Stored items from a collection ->
===
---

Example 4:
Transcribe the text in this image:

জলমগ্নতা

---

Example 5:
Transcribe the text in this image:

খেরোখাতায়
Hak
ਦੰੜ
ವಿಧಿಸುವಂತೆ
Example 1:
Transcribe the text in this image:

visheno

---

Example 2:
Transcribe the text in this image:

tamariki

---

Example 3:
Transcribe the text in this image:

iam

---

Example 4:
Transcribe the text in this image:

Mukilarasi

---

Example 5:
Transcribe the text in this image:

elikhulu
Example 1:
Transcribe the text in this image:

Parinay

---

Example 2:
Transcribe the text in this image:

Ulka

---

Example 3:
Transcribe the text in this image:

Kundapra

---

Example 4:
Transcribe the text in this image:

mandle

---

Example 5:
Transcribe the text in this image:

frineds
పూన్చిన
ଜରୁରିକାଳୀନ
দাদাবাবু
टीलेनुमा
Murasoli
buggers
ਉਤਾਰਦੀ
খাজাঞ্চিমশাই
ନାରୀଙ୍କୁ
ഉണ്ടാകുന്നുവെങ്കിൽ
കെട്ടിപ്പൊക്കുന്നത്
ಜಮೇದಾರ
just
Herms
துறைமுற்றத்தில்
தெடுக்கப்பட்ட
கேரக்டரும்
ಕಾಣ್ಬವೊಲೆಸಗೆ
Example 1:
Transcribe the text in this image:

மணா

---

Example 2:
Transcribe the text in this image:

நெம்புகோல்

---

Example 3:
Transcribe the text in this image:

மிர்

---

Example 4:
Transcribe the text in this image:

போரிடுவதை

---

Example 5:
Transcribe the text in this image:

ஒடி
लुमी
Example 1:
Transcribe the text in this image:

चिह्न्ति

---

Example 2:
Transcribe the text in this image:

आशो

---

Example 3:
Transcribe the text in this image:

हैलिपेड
===
WHAT IS BEING ASKED ->
All of the data must be written out again, exactly as it stands.

SOLUTION TO THE EXERCISE ->
---

Example 4:
Transcribe the text in this image:

জলমগ্নতা

---

Example 5:
Transcribe the text in this image:

খেরোখাতায়
Hak
ਦੰੜ
ವಿಧಿಸುವಂತೆ
Example 1:
Transcribe the text in this image:

visheno

---

Example 2:
Transcribe the text in this image:

tamariki

---

Example 3:
Transcribe the text in this image:

iam

---

Example 4:
Transcribe the text in this image:

Mukilarasi

---

Example 5:
Transcribe the text in this image:

elikhulu
Example 1:
Transcribe the text in this image:

Parinay

---

Example 2:
Transcribe the text in this image:

Ulka

---

Example 3:
Transcribe the text in this image:

Kundapra

---

Example 4:
Transcribe the text in this image:

mandle

---

Example 5:
Transcribe the text in this image:

frineds
పూన్చిన
ଜରୁରିକାଳୀନ
দাদাবাবু
टीलेनुमा
Murasoli
buggers
ਉਤਾਰਦੀ
খাজাঞ্চিমশাই
ନାରୀଙ୍କୁ
ഉണ്ടാകുന്നുവെങ്കിൽ
കെട്ടിപ്പൊക്കുന്നത്
ಜಮೇದಾರ
just
Herms
துறைமுற்றத்தில்
தெடுக்கப்பட்ட
கேரக்டரும்
ಕಾಣ್ಬವೊಲೆಸಗೆ
Example 1:
Transcribe the text in this image:

மணா

---

Example 2:
Transcribe the text in this image:

நெம்புகோல்

---

Example 3:
Transcribe the text in this image:

மிர்

---

Example 4:
Transcribe the text in this image:

போரிடுவதை

---

Example 5:
Transcribe the text in this image:

ஒடி
लुमी
Example 1:
Transcribe the text in this image:

चिह्न्ति

---

Example 2:
Transcribe the text in this image:

आशो

---

Example 3:
Transcribe the text in this image:

हैलिपेड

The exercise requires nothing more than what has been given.